In Biological Sciences .
Computation has become essential to biological research. Technology for collecting high-throughput data, such as genomic technology, mass spectrometry, and MRI imaging, and the development of large-scale databases, such as those for genomes, epidemiology, and compilations of biological information types, have made available unprecedented amounts of detailed information that require computationally intensive methodologies to access and analyze. These data and computational methods are transforming almost all of biological research.
Problems investigated by computational biologists include topics as diverse as the genetics of disease susceptibility; comparing entire genomes to reveal the evolutionary history of life; predicting the structure, motions, and interactions of proteins; designing new therapeutic drugs; modeling the complex signaling mechanisms within cells; predicting how ecosystems will respond to climate change; and designing recovery plans for endangered species. The computational biologist must have skills in mathematics, statistics, machine learning, and the physical sciences as well as in biology. A key goal in training is to develop the ability to relate biological processes to computational models. Cornell faculty work primarily in six subareas of computational biology: 1. computational and statistical genomics, 2. population, comparative, and functional genomics, 3. bioinformatics, 4. proteomics, 5. ecology and evolutionary biology, and 6. statistical and computational methods for modeling biological systems.

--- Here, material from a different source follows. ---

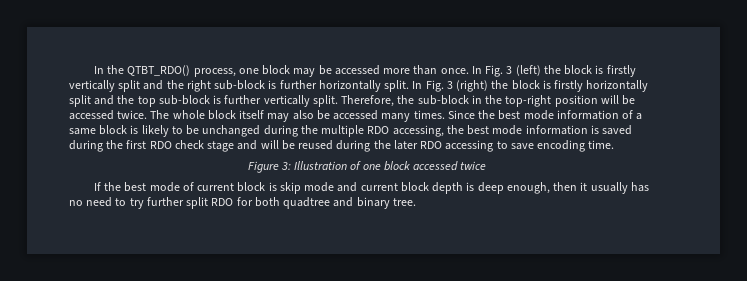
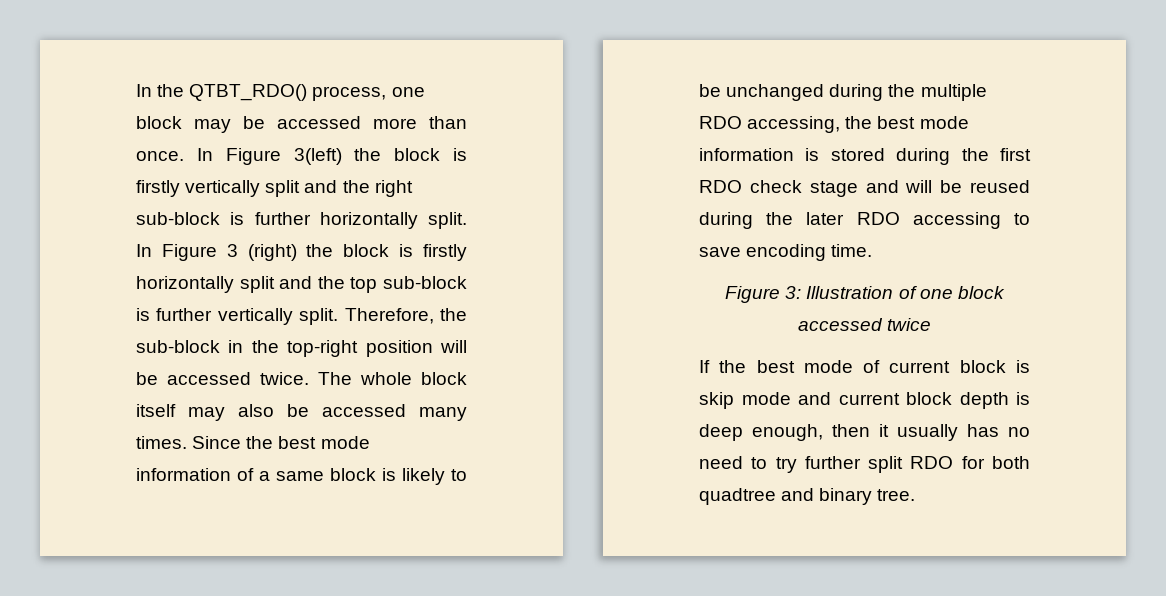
[485,65,541,77] Fig. 3 (left) -> [225,148,342,165] Figure 3(left)
[425,80,444,92] Fig. -> [161,244,217,261] Figure
[602,125,633,135] saved -> [830,148,885,161] stored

Beyond core skills in mathematics, physical sciences and biology, the computational biology concentration requires additional coursework in mathematics and computer programming, a “bridging” course aimed at connecting biology to computation, and an advanced course where the theoretical/computational component of one aspect of biology is studied. Students should enroll in the more rigorous courses in the physical and mathematical sciences, and may wish to take additional courses in these areas.
Computational biology has applications as broad as biology itself. The problems of interest and the tools available to study them are constantly evolving, so students are encouraged to gain fundamental skills that will serve them throughout their careers. There is great, and increasing, demand for research scientists and technical personnel who can bring mathematical and computational skills to the study of biological problems. This concentration is also an excellent preparation for graduate study in any area of biology or computational biology.